李乾狠狠抽回袍腳,甩下元青鸞:「你既有自知之明,便當做好傀儡的本分,否則也就沒有存在的必要了!」
「哈哈哈……哈……可不是個傀儡嗎?不過,縱是傀儡也好過死於非命,活著總能讓別人也嘗到痛苦的滋味,您說是嗎?」
「瘋子。」
元皇后扭曲著面容匍匐在地,盯著李乾快速離去的背影喃喃:「瘋子?可不是嗎?早就是瘋子了!」
幾日前,李乾命蔡公公暗查陳老和陳凝兮,所查結果卻並無漏洞。
陳老祖籍南川郡紹平鎮寶湘村,甲子年因救治了南巡途中染疾的先皇而入太醫院,後因醫好了先太后的頑疾被擢升為太醫院院首,成了先皇的私人御醫,此後二十六年,兢兢業業,深得帝恩。

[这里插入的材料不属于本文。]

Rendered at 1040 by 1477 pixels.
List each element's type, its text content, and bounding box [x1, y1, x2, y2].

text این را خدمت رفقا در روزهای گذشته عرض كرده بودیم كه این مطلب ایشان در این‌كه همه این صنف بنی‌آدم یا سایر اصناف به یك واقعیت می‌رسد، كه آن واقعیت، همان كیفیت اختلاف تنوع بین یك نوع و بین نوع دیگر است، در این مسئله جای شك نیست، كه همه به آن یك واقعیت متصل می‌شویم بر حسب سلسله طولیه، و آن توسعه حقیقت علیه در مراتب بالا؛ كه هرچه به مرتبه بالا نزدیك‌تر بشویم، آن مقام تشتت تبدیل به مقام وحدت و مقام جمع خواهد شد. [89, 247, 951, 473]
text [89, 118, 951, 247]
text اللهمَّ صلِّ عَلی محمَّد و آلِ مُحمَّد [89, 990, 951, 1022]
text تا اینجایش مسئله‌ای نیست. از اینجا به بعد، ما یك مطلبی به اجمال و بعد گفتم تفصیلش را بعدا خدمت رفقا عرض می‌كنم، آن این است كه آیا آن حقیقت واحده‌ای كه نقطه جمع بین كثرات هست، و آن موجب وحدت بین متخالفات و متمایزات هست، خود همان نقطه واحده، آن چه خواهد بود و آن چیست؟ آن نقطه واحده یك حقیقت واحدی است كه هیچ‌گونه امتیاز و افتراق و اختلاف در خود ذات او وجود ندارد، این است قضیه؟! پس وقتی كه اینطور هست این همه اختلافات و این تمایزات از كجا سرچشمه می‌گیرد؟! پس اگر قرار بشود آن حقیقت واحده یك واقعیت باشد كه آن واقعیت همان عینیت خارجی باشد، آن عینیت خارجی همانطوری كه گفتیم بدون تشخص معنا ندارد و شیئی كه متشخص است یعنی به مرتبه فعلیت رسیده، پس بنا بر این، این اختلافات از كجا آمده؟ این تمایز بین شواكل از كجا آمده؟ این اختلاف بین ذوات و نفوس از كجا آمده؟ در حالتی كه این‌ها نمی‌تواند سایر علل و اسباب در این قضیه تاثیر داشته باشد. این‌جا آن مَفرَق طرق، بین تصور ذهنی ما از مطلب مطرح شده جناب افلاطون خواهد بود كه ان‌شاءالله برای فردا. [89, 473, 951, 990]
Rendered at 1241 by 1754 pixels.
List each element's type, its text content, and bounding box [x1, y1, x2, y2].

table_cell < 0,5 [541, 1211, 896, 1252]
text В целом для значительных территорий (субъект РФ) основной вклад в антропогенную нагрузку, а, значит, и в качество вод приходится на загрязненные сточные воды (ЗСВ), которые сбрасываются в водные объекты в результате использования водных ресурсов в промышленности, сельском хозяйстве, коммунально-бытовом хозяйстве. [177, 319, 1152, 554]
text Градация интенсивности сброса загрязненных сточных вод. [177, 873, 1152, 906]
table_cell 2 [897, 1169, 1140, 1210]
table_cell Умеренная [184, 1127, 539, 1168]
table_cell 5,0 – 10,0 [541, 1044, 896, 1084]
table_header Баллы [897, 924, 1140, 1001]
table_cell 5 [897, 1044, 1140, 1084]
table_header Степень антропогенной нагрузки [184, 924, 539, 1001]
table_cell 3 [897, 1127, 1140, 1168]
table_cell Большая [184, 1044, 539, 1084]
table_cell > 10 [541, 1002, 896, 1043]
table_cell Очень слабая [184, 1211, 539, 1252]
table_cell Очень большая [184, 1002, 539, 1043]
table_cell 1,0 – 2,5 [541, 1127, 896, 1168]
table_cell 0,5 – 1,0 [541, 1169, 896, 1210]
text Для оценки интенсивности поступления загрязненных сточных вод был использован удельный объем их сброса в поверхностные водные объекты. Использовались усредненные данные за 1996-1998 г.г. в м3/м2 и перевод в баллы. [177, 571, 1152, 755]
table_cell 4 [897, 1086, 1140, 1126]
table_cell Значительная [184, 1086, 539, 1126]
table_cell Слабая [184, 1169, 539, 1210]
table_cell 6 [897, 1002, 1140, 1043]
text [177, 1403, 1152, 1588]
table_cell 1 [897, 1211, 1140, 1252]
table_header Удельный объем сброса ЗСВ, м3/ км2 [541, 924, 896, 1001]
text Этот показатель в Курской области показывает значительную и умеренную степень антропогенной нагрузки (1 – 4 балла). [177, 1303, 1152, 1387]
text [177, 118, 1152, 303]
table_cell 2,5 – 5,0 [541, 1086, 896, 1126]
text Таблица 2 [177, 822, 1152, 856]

陳老入太醫院時,家中已有一子,髮妻乃指腹為婚的本家表妹。為遠離京中詭譎的官場,暗地裡的齷齪陰謀,陳老留下妻兒,隻身上京。然而祥瑞元年年末,南川郡水患四起,東瀛小國趁機侵擾邊界。寶湘村一朝遭劫,全村覆滅。
陳老一家老小,只剩了剛剛出世的孫女陳凝兮。陳老將尚在襁褓的陳凝兮接至京城,兩人相依為命至今。
李乾因陳凝兮長相而生疑,暗查又無果,遂,今日借元皇后之名,將陳凝兮喚入宮中,親自來看其面容。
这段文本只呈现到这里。